On the night Barack Obama was elected president, the host of the BBC show I was doing asked me if race was thus – poof! -- no longer an issue in America. (Answer: Um, no. Thought bubble: Guess that British accent only makes you sound 30 percent smarter.) So today do we see that one of Harvard's best-known scholars, Henry Louis Gates, Jr., was arrested after forcing his way into . . . his own home? (Huh? Yes, and did I mention he's black? Ohhhh, now you get it.) In other news, Rep. Carolyn Maloney (D-N.Y.) has apologized for uttering the n-word while excitedly repeating a story that she apparently imagined would make her political rival, Sen. Kirsten Gillibrand (also D-N.Y.), look bad; where to begin? Here, I guess: The sickness of racism is not so exotic, is it, causing spasms still from Cambridge to the Upper East Side.
Though I recently took Emily Bazelon to task for automatically assigning the most benign possible explanation to Ruth Bader Ginsburg's shocking quote about how she had assumed Roe v. Wade would reduce those "populations that we don't want to have too many of,'' I have to admit that my first reaction to Maloney's slur was, "Oh, dear. (Beat.) Only, this is Carolyn Maloney we're talking about." Carolyn Maloney, who, because I know and like her, could not possibly have meant . . .
In a world where everyone is so eager to assume the worst, are those times when we do just the opposite really so bad? Yes, actually, inasmuch as both are based on judgments of intent, which we can't ever really know, versus words and actions, which we can -- and yet for partisan or personal reasons often prefer to ignore.
Does that mean I think this incident reveals Maloney's inner hater?
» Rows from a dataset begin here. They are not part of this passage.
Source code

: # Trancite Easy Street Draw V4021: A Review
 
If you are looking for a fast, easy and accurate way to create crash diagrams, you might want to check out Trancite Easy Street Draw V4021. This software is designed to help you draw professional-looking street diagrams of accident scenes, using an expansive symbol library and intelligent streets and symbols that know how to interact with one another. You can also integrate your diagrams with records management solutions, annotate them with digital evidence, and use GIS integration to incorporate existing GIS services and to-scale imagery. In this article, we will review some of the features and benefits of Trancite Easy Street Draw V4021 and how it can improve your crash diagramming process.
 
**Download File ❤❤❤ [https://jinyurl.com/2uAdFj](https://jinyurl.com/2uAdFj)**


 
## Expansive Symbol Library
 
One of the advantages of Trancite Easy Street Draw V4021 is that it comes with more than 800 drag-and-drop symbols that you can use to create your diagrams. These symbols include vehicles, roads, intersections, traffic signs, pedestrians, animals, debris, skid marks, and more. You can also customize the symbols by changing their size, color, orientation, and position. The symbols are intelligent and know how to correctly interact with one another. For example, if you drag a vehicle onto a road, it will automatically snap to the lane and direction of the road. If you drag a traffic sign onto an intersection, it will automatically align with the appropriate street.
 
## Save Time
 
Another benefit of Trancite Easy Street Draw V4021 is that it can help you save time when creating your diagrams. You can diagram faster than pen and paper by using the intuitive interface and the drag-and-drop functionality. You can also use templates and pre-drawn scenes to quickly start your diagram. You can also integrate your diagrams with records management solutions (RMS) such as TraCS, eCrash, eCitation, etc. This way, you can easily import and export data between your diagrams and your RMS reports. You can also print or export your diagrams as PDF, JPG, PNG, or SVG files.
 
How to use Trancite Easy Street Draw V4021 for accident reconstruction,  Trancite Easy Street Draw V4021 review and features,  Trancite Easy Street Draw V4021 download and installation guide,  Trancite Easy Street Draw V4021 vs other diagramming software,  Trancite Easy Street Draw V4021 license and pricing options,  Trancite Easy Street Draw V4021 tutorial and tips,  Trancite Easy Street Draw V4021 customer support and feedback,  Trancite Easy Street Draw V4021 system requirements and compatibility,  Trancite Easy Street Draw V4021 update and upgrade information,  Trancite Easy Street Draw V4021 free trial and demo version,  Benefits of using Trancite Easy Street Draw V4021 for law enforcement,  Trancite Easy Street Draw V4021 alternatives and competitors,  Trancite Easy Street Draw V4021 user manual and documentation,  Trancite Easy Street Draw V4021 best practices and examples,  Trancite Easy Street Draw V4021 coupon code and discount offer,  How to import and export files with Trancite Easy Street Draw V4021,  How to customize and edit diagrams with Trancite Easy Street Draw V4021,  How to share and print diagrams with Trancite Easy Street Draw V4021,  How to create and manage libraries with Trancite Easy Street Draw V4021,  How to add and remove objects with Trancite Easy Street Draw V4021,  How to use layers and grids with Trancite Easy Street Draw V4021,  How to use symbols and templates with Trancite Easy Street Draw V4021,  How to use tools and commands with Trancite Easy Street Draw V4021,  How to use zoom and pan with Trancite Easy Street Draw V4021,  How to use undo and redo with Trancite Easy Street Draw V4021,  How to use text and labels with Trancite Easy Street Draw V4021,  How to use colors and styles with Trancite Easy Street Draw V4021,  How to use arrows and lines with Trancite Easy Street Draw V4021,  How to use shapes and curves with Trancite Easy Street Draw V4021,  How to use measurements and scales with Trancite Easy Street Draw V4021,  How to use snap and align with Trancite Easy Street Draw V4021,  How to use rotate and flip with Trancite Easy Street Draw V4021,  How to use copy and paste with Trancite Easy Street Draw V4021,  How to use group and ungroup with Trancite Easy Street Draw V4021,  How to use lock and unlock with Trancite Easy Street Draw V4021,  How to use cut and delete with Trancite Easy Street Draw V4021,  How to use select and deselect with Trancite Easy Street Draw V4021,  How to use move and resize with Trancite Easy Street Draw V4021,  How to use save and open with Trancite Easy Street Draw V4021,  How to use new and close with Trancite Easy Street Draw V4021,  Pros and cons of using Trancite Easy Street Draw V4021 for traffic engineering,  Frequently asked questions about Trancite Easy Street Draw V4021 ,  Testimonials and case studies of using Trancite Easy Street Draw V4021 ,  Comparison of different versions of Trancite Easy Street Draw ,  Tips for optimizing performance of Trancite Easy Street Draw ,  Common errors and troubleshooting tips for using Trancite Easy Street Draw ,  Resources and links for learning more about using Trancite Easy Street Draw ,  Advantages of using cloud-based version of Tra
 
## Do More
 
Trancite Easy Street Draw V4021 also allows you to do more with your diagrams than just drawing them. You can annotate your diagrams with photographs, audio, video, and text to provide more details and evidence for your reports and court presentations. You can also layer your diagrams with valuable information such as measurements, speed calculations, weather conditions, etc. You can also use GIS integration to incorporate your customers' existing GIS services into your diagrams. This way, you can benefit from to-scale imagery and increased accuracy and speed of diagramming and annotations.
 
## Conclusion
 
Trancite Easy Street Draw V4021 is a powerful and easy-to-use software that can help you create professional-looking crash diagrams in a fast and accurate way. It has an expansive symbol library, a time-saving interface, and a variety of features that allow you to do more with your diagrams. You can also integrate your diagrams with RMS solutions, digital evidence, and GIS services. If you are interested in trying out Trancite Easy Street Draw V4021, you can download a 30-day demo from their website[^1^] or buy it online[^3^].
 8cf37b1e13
No, though I am reminded of the time I cursed in front of my mother and she said hmm, the way that fell out of your mouth, you'd almost think you'd said it before.
And whether that's the case with Maloney and her N-bomb, the way she forgot herself in her eagerness to tar her opponent without question reveals something true, something ugly, something that by any measure qualifies as "news we can use."